Tic-tac, tic-tac. Vous reconnaissez ce bruit que l'on entend au fond de notre oreille ?
Celui qui se fait silencieux même lorsqu'on la regarde. J'aime la voir bouger. La voir tourner. Presque tout le monde en possède une sans vraiment y porter attention. Certains la regardent une ou deux fois par jour, d'autres toutes les cinq minutes, sans vraiment la voir.
J'aime l'approcher de mon oreille et l'écouter. Tic-tac, tic-tac, ce petit bruit aussi régulier soit-il, me rappelle le temps qui passe et qui m'appartient.
Ma montre indique 16 h 25. Encore cinq tours de cadrans et ma journée d'école sera finie. Ce soir c'est le week-end. Je vais pouvoir traîner sur le chemin du retour. Pas besoin de rentrer vite, pour vite goûter, vite se doucher pour vite dîner et vite se coucher.
J'aime les vendredis. Ils sont doux et pleins de promesses.
16 h 28, je commence à ranger discrètement mes stylos dans ma trousse sans que la maîtresse s'en aperçoive. Je souris, acquiesçant à ses explications de dernières minutes pour les devoirs du week-end.
16 h 30, la sonnerie retentit dans toute l'école.
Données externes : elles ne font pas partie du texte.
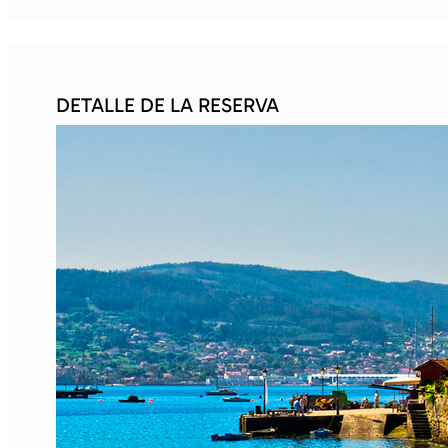
DETALLE DE LA RESERVA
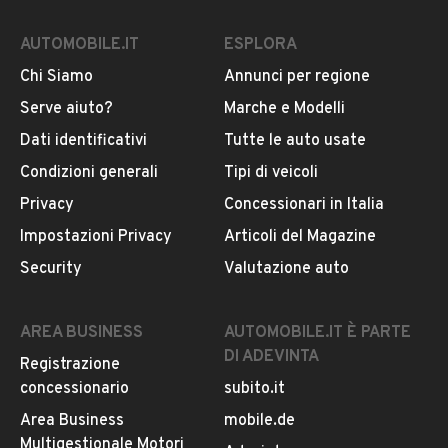
AUTOMOBILE.IT
ESPLORA
Chi Siamo
Annunci per regione
Serve aiuto?
Marche e Modelli
Dati identificativi
Tutte le auto usate
Condizioni generali
Tipi di veicoli
Privacy
Concessionari in Italia
Impostazioni Privacy
Articoli del Magazine
Security
Valutazione auto
AREA BUSINESS
AUTOMOBILE.IT È PARTE
DI ADEVINTA
Registrazione
concessionario
subito.it
Area Business
mobile.de
Multigestionale Motori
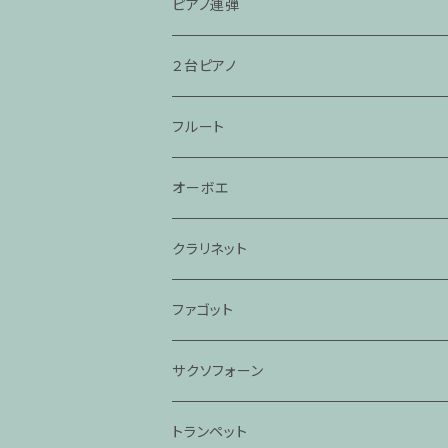
ピアノ連弾
２台ピアノ
フルート
オーボエ
クラリネット
ファゴット
サクソフォーン
トランペット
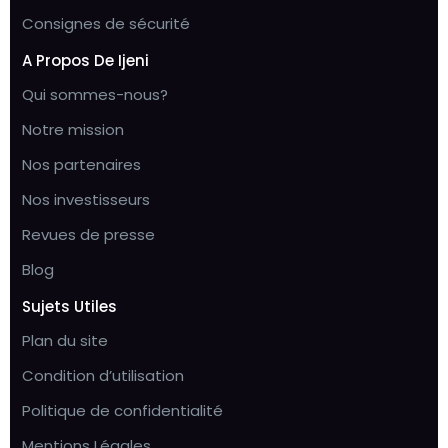
Consignes de sécurité
A Propos De Ijeni
Qui sommes-nous?
Notre mission
Nos partenaires
Nos investisseurs
Revues de presse
Blog
Sujets Utiles
Plan du site
Condition d’utilisation
Politique de confidentialité
Mentions Légales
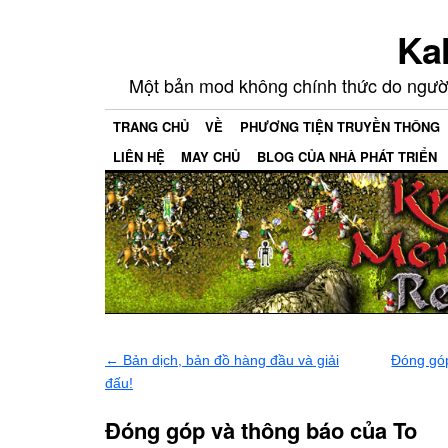
KaM
Một bản mod không chính thức do người 
TRANG CHỦ
VỀ
PHƯƠNG TIỆN TRUYỀN THÔNG
LIÊN HỆ
MAY CHỦ
BLOG CỦA NHÀ PHÁT TRIỂN
←
Bản dịch, bản đồ hàng đầu và giải
Đóng góp
đấu!
Đóng góp và thông báo của To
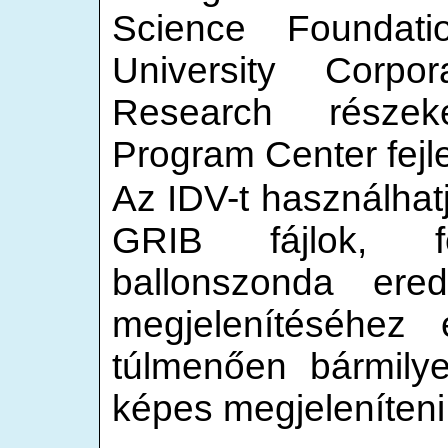
Science Foundati
University Corpo
Research része
Program Center fejle
Az IDV-t használhat
GRIB fájlok, fel
ballonszonda ere
megjelenítéséhez
túlmenően bármilye
képes megjeleníteni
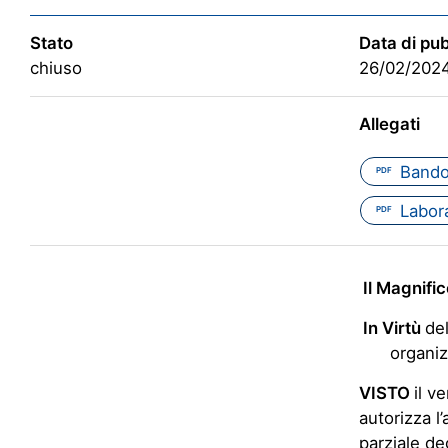
Stato
Data di pu
chiuso
26/02/202
Allegati
Bando
PDF
Labor
PDF
Il Magnifi
In Virtù
de
organiz
VISTO
il v
autorizza l
parziale deg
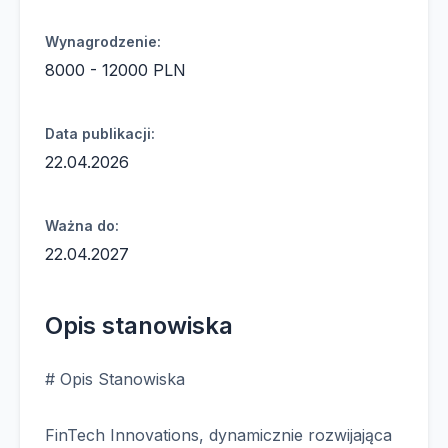
Wynagrodzenie:
8000 - 12000 PLN
Data publikacji:
22.04.2026
Ważna do:
22.04.2027
Opis stanowiska
# Opis Stanowiska
FinTech Innovations, dynamicznie rozwijająca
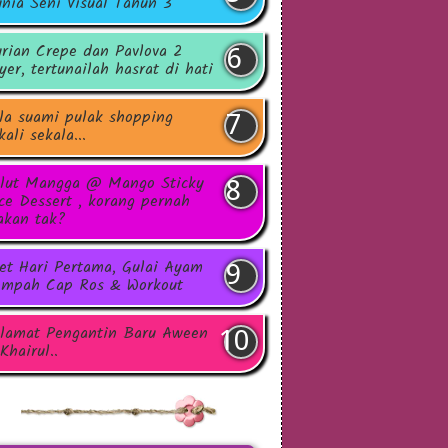
nia Seni Visual Tahun 3
rian Crepe dan Pavlova 2
yer, tertunailah hasrat di hati
la suami pulak shopping
kali sekala...
lut Mangga @ Mango Sticky
ce Dessert , korang pernah
kan tak?
et Hari Pertama, Gulai Ayam
mpah Cap Ros & Workout
lamat Pengantin Baru Aween
Khairul..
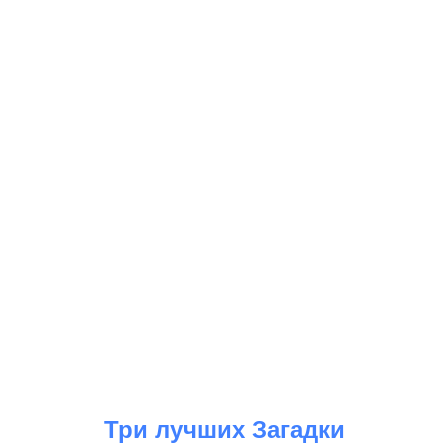
Три лучших Загадки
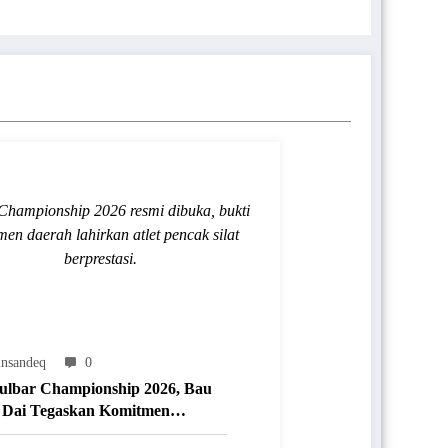
Championship 2026 resmi dibuka, bukti
men daerah lahirkan atlet pencak silat
berprestasi.
nsandeq
0
ulbar Championship 2026, Bau
Dai Tegaskan Komitmen
aan Olahraga Prestasi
Je saute de ma chaise, prête à franchir, la première, le portail de l'école.
Depuis à peu près 267 840 tours de cadrans, c'est-à-dire environ 6 mois, ma famille de cœur m'autorise à rentrer seule de l'école. Normal, je suis une grande maintenant, j'ai 7 ans !
J'habite un petit hameau. Le hameau du sentier des sources est bordé d'une jolie rivière qui se jette dans le lac un peu plus loin. Il faut y vivre pour le croire, mais le hameau est sympathique à y vivre. C'est vrai que le soleil d'hiver ne s'y attarde pas trop, mais il a l'avantage de ressembler à une jolie crèche vivante. L'automne, le soir tombant, on peut y voir flotter les lumières aux fenêtres des quelques habitations et autres fermes parsemées dans les plaines.
J'adore en toutes saisons m'y promener et sentir les odeurs de foin fraîchement coupé ou des bêtes réfugiées dans les écuries.
Ce soir, la fraîcheur des premiers soirs d'hiver me surprend. Je décide de couper par le petit chemin qui borde le lac des sources. J'aime m'y attarder pour donner aux canards le reste du pain de la cantine.
Les couleurs des feuillus se reflètent dans le lac. Pas une fin d'après-midi n'est la même. Tantôt vert canard, tantôt orageux et brumeux, selon l'humeur de mère Nature, le lac reflète son âme par écho.
Ce vendredi, le temps me presse de rentrer à la maison. Le lac sombre, les canards aux abonnés absents. Je disperse mes bouts de pain tel le Petit Poucet qui sème sur son passage pour retrouver son chemin. Mes bottes de pluie roses à petits pois pressent le pas dans un craquement de feuille croustillant. Évitant une goutte de pluie par ci, un flocon de neige par-là, je m'imagine déjà demain, le lac silencieux sous son manteau blanc, la neige faisant office d'acouphène, me laissant pantelante face à ce paysage mystérieux.
Je ne l'ai jamais vu, ce paysage.
Le lendemain, les gros titres des journaux annonçaient :
«Massacre aux sentiers des sources, une famille dévastée.»